◆ ACTIVITY ◆
State how many lines in the following entries contain the word "strokeRect". No other output.

(Records excerpted from a collection)
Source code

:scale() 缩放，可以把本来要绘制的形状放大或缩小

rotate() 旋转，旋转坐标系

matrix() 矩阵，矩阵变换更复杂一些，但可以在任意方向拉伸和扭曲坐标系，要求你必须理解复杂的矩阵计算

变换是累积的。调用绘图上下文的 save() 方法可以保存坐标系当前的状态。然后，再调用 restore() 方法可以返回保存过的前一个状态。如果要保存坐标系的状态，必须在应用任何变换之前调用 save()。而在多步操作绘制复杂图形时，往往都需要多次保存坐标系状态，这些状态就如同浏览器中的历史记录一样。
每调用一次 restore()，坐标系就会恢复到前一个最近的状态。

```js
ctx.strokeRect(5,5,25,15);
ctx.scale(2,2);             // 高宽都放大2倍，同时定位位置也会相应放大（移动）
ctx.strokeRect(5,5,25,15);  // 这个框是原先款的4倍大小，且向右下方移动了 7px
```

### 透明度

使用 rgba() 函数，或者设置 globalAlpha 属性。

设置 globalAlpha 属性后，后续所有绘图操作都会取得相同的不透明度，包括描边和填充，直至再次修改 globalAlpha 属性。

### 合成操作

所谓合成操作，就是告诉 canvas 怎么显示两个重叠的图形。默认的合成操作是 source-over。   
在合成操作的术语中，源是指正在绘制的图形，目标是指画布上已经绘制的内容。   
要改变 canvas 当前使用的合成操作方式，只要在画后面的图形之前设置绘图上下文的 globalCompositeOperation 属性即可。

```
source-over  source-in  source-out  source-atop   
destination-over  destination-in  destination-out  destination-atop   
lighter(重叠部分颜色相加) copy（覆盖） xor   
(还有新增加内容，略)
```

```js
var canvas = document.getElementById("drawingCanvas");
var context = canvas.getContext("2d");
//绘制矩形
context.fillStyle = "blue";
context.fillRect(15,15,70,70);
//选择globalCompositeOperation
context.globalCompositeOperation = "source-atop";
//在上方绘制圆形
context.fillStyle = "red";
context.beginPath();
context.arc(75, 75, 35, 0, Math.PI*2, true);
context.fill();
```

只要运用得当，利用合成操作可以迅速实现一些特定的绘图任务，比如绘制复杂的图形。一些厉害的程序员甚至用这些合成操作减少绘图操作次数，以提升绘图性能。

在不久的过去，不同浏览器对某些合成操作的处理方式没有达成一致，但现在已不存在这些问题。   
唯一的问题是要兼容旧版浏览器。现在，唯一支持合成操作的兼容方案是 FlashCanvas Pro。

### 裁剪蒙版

◆ RESULT FOR THIS EXERCISE ◆
2